恵美がグラスを傾けて、やや乱暴に音を立ててテーブルに戻した。
声を抑えて、淡々としていた言葉に、少し苛立ちが混じる。



「状況が変わったんなら、瑛人君だって黙ってないよ!」

「…できたって言ったら、笹倉は絶対結婚しようって言うもん」

「それの何が…」

「そんな結婚、意味あるの?」



私だって、いい加減に考えたわけじゃない。
まっすぐ見据えてそう告げたら、私の正面で恵美が言葉を詰まらせた。



「笹倉とのことも、悩んだけどね。信頼はしてるよ。

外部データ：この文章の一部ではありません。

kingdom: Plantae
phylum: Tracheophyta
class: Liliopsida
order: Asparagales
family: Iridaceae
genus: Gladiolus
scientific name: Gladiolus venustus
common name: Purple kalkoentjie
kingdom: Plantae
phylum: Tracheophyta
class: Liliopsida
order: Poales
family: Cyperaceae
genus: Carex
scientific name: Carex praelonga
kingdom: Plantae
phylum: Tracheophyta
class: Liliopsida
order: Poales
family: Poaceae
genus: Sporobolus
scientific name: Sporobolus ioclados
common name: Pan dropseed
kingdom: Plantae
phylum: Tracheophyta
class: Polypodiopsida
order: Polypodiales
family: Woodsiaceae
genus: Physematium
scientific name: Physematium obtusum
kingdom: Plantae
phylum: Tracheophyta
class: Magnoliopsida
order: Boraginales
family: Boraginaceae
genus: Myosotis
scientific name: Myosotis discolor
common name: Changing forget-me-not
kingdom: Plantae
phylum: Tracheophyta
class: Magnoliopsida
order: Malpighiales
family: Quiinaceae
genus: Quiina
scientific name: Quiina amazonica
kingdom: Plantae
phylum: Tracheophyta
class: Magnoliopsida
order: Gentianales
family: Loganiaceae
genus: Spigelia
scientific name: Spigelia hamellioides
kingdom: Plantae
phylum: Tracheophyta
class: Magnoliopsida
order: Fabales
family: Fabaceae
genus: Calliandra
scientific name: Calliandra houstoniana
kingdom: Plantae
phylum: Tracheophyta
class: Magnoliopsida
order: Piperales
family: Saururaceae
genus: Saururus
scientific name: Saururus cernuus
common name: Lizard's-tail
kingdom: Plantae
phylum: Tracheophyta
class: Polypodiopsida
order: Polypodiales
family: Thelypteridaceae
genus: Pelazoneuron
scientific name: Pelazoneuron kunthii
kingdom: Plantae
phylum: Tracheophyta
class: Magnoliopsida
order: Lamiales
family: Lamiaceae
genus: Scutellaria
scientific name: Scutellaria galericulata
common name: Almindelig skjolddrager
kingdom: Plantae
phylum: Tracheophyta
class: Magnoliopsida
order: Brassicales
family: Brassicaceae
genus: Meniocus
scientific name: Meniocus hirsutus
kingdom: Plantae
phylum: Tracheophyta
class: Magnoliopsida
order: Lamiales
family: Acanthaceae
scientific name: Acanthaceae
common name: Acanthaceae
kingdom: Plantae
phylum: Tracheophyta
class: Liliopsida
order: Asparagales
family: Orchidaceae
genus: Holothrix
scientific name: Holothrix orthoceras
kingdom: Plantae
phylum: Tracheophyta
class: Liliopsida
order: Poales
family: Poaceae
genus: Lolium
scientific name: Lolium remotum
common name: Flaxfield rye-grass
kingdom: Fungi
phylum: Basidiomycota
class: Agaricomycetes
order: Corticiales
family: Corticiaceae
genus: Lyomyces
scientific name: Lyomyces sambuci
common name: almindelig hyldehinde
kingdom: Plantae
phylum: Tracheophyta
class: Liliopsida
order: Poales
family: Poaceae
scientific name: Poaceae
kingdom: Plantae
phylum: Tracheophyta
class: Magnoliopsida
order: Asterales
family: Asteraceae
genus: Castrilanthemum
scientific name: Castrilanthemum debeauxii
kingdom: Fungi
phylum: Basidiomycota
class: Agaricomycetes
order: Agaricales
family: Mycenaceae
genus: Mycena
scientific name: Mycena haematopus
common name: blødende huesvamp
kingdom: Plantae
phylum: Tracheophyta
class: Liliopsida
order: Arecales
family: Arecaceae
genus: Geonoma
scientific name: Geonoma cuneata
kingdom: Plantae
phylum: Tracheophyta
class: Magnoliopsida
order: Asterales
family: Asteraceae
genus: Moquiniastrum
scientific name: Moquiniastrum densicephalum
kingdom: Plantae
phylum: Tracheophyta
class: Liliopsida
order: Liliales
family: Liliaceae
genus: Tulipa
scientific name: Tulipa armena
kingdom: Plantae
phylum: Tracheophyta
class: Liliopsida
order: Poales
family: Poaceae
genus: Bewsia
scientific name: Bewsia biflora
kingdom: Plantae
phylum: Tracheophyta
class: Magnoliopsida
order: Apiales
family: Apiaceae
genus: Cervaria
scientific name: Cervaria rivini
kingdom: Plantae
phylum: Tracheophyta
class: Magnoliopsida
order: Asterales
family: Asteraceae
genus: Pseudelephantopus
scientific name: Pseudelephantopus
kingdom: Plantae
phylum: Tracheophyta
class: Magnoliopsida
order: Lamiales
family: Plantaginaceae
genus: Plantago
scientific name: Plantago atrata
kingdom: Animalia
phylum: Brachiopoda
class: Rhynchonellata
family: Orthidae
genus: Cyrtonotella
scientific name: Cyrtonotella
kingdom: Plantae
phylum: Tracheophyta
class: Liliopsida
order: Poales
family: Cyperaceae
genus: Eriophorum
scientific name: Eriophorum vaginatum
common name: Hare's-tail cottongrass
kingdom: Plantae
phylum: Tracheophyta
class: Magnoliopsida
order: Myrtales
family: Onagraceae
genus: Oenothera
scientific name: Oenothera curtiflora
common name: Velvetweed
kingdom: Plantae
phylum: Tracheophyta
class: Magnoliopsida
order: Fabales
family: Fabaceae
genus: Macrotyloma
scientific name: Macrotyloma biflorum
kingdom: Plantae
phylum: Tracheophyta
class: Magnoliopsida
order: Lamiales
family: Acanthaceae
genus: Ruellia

無責任な人じゃないから、言わない。気持ちの繋がらない結婚なんて意味ないでしょ」



母親になるって決めた時から。
女としての悩みは全部、二の次になったのだ。


恵美が、両掌で涼しげな襟足を撫でて項垂れた。
彼女の怒りは、私を心配してくれてのことだって、ちゃんとわかってる。



「二人の関係がちゃんとなってないのに妊娠するようなこと…なんでそんな迂闊な…」

「…それは、その…」



それを言われると。
私は、視線を泳がせて、口ごもる。



「いつもはね、ちゃんとしてたんだけども」



と小さくつぶやきながら、外では話しにくい単語が多い。

俯せた恵美の顔が少し上がり、何…と低い声で聞かれて。

ただでさえ、飲み込みにくいレバーが喉を通らない。